The conclusion I'm coming to is that depending on packages which only have a single author is problematic. There are too many ways that packages published by one person can be compromised.

Packages which don't have approval and review by a reliable third party shouldn't be visible by default in a package manager.

and (as in this case), that 1 author may use a single token to authz publishing many packages

Yep I did see that, but I'm not planning on pushing anything, just want a tool to scan for any of the offending packages. Could make my own but feel like somebody must have already made something (and probably better than I can)

So add a wrapper for that, a quick script that checks which branch and revision you are publishing from. The issue here is publishing from a CI you do not control that well and with automated events.

You can run the exact same script locally as you do in CI, with the only difference being the addition of a 2FA prompt.

"Without a human in the loop, there’s still some “thing” that gets compromised, whether it’s a token or something that generates time-limited tokens."

Speaking knowingly reductionistically and with an indeterminate amount of sarcasm, one of the hardest problems in security is how to know something without knowing something. The first "knowing something" is being able to convince a security system to let you do something, and the second is the kind that an attacker can steal.

We do a lot of work trying to separate those two but it's a really, really hard problem, right down at its very deepest core.

I know I was amused 5-10 years ago as we went through a lot of gymnastics. "We have an SSH password here that we use to log in to this system over there and run this process." "That's not secure, because an attacker can get the password. Move that to an SSH key." "That's not secure, an attacker can get the key. Move the key into this secret manager." "That's not secure, an attacker can get into the secret manager. Move it to this 2FA system." "That's not secure, an attacker can get the 2FA token material, move it to...."

There are improvements you can make; if nothing else a well-done 2FA system means an attacker has to compromise 2 systems to get in, and if they are non-correlated that's a legit step up. But I don't think there's a full solution to "the attacker could" in the end. Just improvements.

Hence you need to start thinking about threat models and levels of compromise, even in your build system.

If I control the issuing and governance of these short-lived secrets, they very much help against many attacks. Go ahead and extract an upload token for one project which lives for 60 seconds, be my guest. Once I lose control how these tokens are created, most of these advantages go away - you can just create a token every minute, for any project this infrastructure might be responsible for.

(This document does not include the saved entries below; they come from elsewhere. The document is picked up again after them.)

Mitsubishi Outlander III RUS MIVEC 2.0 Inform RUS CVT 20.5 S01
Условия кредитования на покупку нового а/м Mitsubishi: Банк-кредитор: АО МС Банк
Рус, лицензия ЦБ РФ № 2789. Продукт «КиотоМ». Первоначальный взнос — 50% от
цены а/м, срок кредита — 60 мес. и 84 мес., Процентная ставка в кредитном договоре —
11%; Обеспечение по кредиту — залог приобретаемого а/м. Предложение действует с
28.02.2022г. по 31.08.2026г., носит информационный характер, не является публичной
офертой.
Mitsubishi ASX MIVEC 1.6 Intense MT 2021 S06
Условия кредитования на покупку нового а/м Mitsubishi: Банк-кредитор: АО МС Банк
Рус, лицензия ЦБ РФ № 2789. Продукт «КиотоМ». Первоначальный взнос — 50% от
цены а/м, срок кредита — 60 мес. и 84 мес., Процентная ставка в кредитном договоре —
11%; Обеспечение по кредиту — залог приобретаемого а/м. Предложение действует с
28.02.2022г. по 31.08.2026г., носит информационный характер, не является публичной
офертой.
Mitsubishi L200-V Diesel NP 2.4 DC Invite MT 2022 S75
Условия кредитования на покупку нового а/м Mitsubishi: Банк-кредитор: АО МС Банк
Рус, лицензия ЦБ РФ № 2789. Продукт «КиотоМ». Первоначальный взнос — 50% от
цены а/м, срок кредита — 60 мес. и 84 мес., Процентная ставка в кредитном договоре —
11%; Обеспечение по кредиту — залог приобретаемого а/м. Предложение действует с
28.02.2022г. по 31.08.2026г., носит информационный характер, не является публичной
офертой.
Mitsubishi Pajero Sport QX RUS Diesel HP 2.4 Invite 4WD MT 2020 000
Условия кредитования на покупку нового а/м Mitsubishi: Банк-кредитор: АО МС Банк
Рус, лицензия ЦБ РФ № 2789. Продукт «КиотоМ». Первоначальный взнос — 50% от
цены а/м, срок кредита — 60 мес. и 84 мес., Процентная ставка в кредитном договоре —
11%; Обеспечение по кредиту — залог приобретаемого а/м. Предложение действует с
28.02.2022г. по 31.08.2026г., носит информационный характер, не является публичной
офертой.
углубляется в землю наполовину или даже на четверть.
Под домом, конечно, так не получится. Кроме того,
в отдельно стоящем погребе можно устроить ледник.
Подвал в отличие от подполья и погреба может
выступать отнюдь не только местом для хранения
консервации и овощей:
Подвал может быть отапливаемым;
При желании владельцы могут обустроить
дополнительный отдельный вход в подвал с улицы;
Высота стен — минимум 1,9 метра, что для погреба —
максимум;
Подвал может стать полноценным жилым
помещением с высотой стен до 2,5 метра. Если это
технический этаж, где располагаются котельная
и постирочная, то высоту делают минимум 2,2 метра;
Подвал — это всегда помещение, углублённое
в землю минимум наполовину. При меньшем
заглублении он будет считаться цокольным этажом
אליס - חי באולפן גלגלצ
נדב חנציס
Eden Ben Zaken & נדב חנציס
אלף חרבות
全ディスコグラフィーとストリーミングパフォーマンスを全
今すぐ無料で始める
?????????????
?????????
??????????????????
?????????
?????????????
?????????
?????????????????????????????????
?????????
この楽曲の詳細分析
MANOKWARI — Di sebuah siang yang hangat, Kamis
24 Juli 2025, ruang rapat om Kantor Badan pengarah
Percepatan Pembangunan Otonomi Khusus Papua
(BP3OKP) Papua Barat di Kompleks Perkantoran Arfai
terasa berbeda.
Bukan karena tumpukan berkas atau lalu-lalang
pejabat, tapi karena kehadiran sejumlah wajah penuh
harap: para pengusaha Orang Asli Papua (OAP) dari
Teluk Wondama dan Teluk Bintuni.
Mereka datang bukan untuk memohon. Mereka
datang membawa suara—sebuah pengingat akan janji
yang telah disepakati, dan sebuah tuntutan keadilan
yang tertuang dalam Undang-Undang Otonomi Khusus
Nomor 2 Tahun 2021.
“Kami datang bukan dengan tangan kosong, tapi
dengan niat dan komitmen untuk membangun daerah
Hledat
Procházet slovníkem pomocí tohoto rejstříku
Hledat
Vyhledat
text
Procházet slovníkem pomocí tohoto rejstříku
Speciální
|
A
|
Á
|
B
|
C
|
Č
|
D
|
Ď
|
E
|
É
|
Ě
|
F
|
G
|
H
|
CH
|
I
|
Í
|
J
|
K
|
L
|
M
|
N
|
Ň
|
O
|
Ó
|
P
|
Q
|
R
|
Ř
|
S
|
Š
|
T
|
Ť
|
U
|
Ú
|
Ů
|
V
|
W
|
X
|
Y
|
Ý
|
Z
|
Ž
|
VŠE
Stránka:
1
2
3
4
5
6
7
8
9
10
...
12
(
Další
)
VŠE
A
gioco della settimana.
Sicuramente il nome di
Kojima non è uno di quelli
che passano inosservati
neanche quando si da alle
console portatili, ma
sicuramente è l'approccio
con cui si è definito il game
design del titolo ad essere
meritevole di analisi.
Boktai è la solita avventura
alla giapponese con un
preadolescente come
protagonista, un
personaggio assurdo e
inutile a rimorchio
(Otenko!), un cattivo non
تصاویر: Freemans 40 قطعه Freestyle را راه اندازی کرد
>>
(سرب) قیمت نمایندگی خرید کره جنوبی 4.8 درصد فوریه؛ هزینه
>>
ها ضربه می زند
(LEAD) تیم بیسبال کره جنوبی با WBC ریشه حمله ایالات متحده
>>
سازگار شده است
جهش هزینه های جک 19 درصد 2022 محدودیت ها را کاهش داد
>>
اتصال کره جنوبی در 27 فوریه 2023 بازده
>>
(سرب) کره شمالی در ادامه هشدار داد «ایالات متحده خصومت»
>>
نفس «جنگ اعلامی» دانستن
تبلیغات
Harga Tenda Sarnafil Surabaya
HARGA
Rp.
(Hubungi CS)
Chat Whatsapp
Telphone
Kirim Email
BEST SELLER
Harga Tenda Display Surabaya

If I maintain control about my pipeline definition, I can again do a lot of work to limit damage. For example, if I am in control, I can make sure the stages running untrusted codes have as little access to secrets as possible, and possibly isolate them in bubblewrap, VMs, ..., minimize the code with access to publishing rights. Once I lose control about the pipeline structure, all that goes away. Just add a build step to push all information and secrets to mastodon in individual toots, yey.

To me, this has very much raised questions about keeping pipeline definitions and code in one repository. Or at least, to keep a publishing/release process in there. I don't have a simple solution there, especially for OSS software with little infrastructure - it's not an easy topic. But with these supply chain attacks coming hot and fast every 2 weeks, it's something to think about.

Universal OIDC tokens would slow down the lateral expansion and make it more difficult.

You won't be able to exfiltrate a token that allows you to publish an NPM package outside of a workflow, the infection has to happen during a build on GH.